══ Recorded data ══

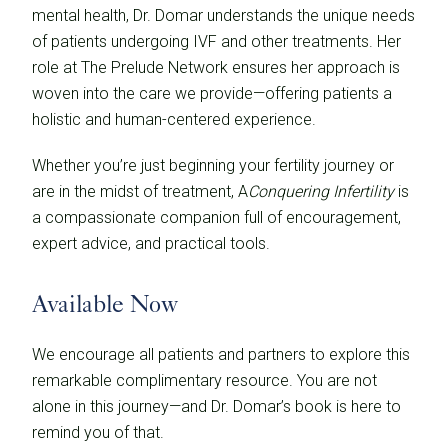
mental health, Dr. Domar understands the unique needs
of patients undergoing IVF and other treatments. Her
role at The Prelude Network ensures her approach is
woven into the care we provide—offering patients a
holistic and human-centered experience.
Whether you’re just beginning your fertility journey or
are in the midst of treatment, A
Conquering Infertility
is
a compassionate companion full of encouragement,
expert advice, and practical tools.
Available Now
We encourage all patients and partners to explore this
remarkable complimentary resource. You are not
alone in this journey—and Dr. Domar’s book is here to
remind you of that.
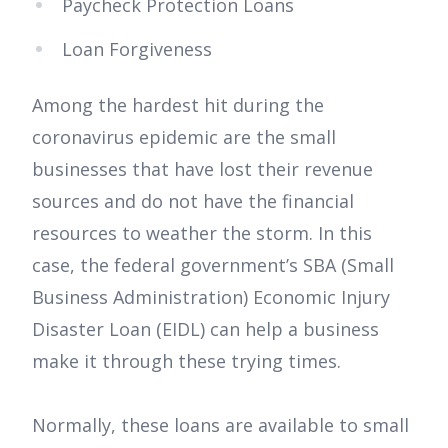
Paycheck Protection Loans
Loan Forgiveness
Among the hardest hit during the
coronavirus epidemic are the small
businesses that have lost their revenue
sources and do not have the financial
resources to weather the storm. In this
case, the federal government’s SBA (Small
Business Administration) Economic Injury
Disaster Loan (EIDL) can help a business
make it through these trying times.
Normally, these loans are available to small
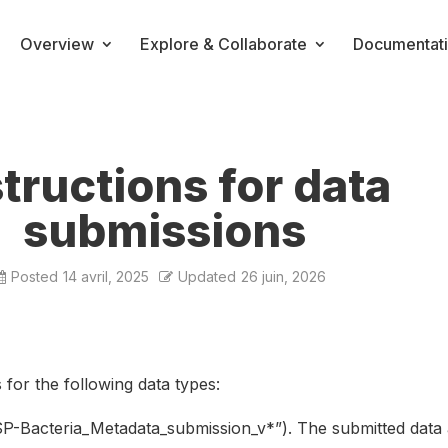
Overview
Explore & Collaborate
Documentat
structions for data
submissions
Posted
14 avril, 2025
Updated
26 juin, 2026
for the following data types:
SP-Bacteria_Metadata_submission_v*”). The submitted data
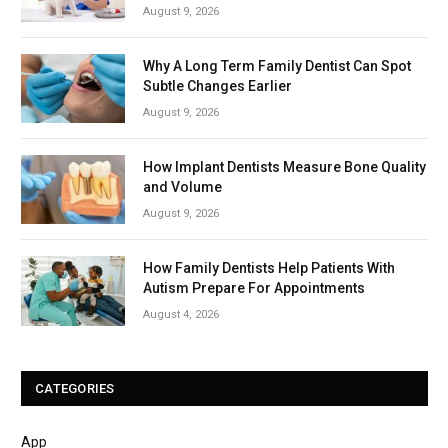
August 9, 2026
Why A Long Term Family Dentist Can Spot
Subtle Changes Earlier
August 9, 2026
How Implant Dentists Measure Bone Quality
and Volume
August 9, 2026
How Family Dentists Help Patients With
Autism Prepare For Appointments
August 4, 2026
CATEGORIES
App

═══

# Your objective
Only one part of the material above is to be transcribed, namely the lines starting with the line that has "role at The" and going on through the line that has "a compassionate companion", exactly as they stand.

# Expected answer
role at The Prelude Network ensures her approach is
woven into the care we provide—offering patients a
holistic and human-centered experience.
Whether you’re just beginning your fertility journey or
are in the midst of treatment, A
Conquering Infertility
is
a compassionate companion full of encouragement,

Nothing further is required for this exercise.